▸ **DOCUMENT PASSAGE**:
=-=-=-=-=
Processes can then write to and read from these memory elements after acquiring them.
Define two tiles and create an AIE.objectfifo named @of0 of depth two between them, with the two elements being of type <memref<16xi32»:
%tile12 = AIE.tile(1, 2)
%tile33 = AIE.tile(3, 3)
AIE.objectfifo @of0 (%tile12, {tile33}, 2 : i32) : !AIE.objectfifo<memref<16xi32>>
After subsequent conversion passes, each of the objectFifo elements is instantiated as an AIE.buffer with an AIE.lock.
objectFIFO operations have a ‘port’ attribute which indicates whether a tile is a ‘producer’ or a ‘consumer’ of that objectFIFO. Operations can be performed on the objectFIFO in the cores: elements can be acquired from the objectFIFO and accessed via an AIE.objectfifosubview type, then released:
%core12 = AIE.core(%tile12) {
%c0 = arith.constant 0 : index
%c1 = arith.constant 1 : index
%height = arith.constant 12 : index
scf.for %indexInHeight = %c0 to %height step %c1 {
%subview = AIE.objectfifo.acquire @of0 (Produce, 1) : !AIE.objectfifosubview<memref<16xi32>>
%elem0 = AIE.objectfifo.subview.access %subview[0] : !AIE.objectfifosubview<memref<16xi32>> -> memref<16xi32>
call @some_work(%elem0) : (memref<16xi32>) -> ()
=-=-=-=-=
▸ **ENTRIES SHOWN**:
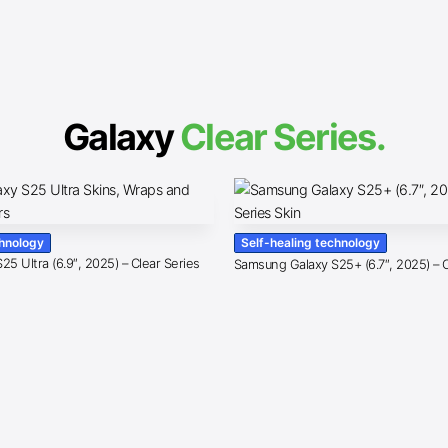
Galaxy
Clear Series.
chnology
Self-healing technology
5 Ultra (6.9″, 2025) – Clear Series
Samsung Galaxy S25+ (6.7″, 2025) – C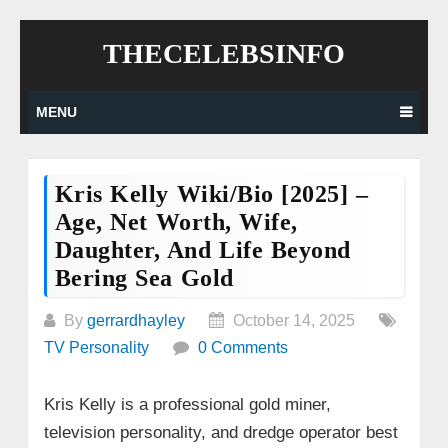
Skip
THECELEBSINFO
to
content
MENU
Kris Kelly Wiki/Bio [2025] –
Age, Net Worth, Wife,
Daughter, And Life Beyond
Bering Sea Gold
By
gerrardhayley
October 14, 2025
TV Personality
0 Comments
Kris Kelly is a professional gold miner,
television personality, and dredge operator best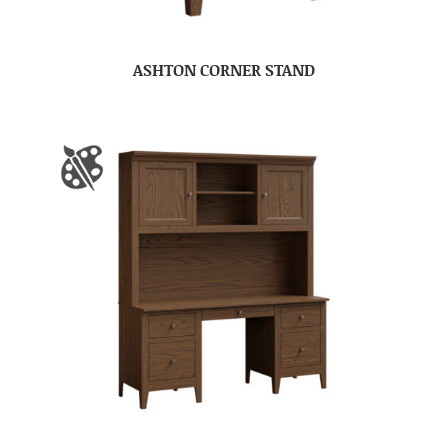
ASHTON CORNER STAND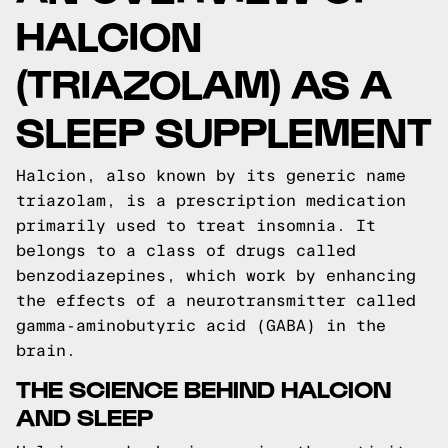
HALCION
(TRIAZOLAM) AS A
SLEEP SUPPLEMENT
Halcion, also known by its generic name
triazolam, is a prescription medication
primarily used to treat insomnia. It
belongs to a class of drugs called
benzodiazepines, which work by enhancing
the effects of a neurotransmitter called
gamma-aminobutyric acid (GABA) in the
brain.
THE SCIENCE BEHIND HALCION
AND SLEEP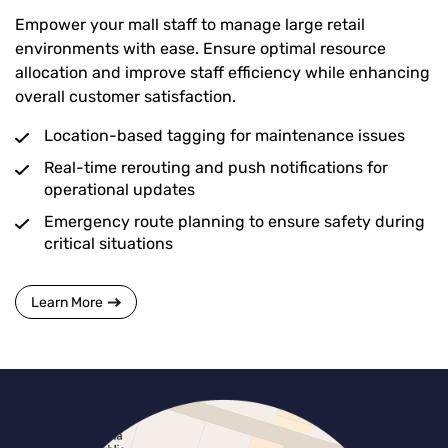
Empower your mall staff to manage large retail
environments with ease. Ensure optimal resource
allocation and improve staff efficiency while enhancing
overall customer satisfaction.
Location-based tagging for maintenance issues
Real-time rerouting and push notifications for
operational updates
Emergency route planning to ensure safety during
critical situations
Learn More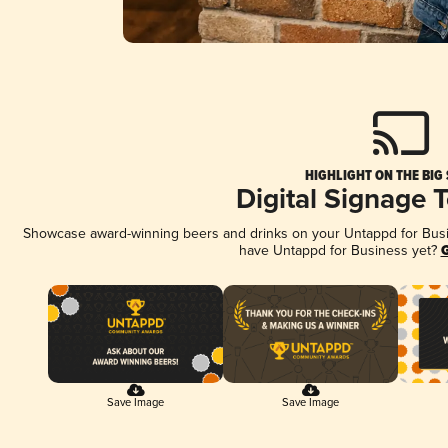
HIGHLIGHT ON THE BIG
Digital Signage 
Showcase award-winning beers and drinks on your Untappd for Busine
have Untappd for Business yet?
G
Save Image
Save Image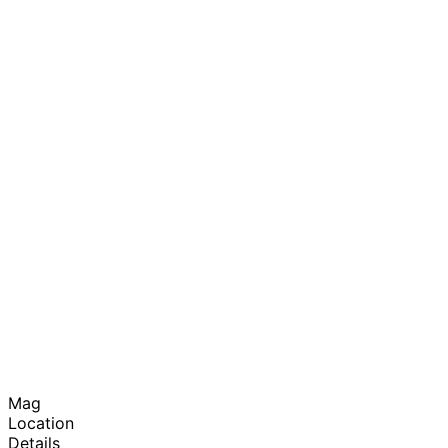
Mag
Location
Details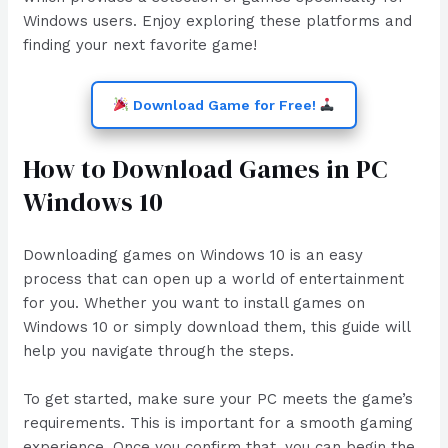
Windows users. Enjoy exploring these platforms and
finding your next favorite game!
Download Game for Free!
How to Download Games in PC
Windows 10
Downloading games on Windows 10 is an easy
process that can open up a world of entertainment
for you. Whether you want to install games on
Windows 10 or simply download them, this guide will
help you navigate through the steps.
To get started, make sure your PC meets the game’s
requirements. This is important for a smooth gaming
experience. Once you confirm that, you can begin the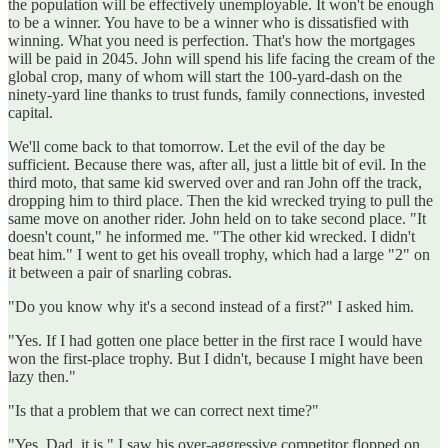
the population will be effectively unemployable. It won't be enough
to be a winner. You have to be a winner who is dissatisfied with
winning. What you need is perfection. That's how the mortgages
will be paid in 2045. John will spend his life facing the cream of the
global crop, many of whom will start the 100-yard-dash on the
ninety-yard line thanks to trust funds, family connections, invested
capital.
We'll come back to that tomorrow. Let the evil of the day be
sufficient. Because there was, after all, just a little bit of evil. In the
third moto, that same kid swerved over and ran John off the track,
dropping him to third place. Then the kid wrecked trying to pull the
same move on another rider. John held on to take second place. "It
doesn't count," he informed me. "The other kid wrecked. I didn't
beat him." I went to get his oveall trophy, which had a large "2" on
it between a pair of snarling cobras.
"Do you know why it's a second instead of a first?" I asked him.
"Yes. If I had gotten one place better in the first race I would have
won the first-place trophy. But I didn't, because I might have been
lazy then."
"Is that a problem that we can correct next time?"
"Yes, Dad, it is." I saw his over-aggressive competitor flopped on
=-=-=-=-=
▸ **WHAT TO DO**:
**1.** In the AIE objectFIFO passage, restate the paragraph beginning "objectFIFO operations have a ‘port’ attribute" as a short bulleted list that keeps its main facts.
**2.** Carry on the AIE objectFIFO passage from the final line shown.

▸ **EXPECTED RESULTS**:
**1.**
- Each objectFIFO operation has a ‘port’ attribute that marks a tile as either the ‘producer’ or the ‘consumer’ of that objectFIFO.
- Cores can perform operations on the objectFIFO.
- Elements are acquired from the objectFIFO, accessed through an AIE.objectfifosubview type, and then released.

**2.**
AIE.objectfifo.release @of0 (Produce, 1)
}
AIE.end
}
%core33 = AIE.core(%tile33) {
%c0 = arith.constant 0 : index
%c1 = arith.constant 1 : index
%height = arith.constant 12 : index
scf.for %indexInHeight = %c0 to %height step %c1 {
%subview = AIE.objectfifo.acquire @of0 (Consume, 1) : !AIE.objectfifosubview<memref<16xi32>>
%elem0 = AIE.objectfifo.subview.access %subview[0] : !AIE.objectfifosubview<memref<16xi32>> -> memref<16xi32>
call @some_work(%elem0) : (memref<16xi32>) -> ()
AIE.objectfifo.release @of0 (Consume, 1)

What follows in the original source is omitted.